提供データ.

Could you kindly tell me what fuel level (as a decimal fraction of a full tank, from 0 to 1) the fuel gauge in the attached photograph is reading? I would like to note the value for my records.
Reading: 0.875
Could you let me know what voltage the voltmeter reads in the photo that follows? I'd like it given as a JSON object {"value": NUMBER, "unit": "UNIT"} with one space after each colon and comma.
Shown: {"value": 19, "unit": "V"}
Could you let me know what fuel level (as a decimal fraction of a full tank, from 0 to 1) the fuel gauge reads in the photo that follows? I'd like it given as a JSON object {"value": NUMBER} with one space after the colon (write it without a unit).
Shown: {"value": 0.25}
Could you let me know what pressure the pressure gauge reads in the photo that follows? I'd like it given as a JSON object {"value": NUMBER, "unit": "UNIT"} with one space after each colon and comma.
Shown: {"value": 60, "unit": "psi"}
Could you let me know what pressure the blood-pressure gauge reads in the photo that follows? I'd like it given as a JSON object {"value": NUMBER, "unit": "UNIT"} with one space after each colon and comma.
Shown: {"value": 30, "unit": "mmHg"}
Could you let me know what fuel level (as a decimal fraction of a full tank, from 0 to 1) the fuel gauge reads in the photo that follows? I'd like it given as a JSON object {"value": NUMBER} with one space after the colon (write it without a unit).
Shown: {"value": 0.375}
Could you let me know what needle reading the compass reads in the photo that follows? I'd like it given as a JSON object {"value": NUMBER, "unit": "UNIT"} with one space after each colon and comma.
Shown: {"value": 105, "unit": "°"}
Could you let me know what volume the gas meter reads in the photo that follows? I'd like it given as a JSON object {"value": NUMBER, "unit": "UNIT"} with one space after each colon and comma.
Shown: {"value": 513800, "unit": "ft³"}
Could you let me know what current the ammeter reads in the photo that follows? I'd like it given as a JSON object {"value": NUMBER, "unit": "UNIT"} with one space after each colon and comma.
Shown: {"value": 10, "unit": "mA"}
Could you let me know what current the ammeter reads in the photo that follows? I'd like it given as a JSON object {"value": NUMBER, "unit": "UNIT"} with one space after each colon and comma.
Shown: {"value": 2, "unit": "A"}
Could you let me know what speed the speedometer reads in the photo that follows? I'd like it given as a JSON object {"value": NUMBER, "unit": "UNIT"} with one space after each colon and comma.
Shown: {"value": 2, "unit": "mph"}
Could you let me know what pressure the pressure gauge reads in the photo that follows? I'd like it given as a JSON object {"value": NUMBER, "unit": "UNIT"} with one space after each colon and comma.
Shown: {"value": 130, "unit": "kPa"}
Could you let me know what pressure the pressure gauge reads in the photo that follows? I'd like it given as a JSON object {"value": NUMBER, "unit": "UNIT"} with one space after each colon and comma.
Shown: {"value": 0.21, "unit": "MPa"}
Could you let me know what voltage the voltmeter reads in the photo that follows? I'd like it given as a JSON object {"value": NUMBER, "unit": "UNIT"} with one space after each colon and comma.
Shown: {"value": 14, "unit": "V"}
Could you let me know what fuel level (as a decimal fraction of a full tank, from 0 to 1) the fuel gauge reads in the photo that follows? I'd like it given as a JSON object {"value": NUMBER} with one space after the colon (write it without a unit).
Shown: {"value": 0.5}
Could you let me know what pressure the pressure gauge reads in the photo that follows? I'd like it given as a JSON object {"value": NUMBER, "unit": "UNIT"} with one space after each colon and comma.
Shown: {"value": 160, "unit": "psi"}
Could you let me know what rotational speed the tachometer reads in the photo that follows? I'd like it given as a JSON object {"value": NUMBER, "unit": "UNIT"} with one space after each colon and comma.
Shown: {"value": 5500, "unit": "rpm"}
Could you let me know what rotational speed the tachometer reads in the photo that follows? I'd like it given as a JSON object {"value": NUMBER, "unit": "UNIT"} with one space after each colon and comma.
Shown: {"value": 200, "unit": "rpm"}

進め方.
データの先頭の行から「Reading: 0.875」を含む行までを、空行を除いてMarkdownの表に変換してください。列は行番号を入れる「番号」と、行の文をそのまま入れる「内容」の2つにします。

解答.
| 番号 | 内容 |
|---|---|
| 1 | Could you kindly tell me what fuel level (as a decimal fraction of a full tank, from 0 to 1) the fuel gauge in the attached photograph is reading? I would like to note the value for my records. |
| 2 | Reading: 0.875 |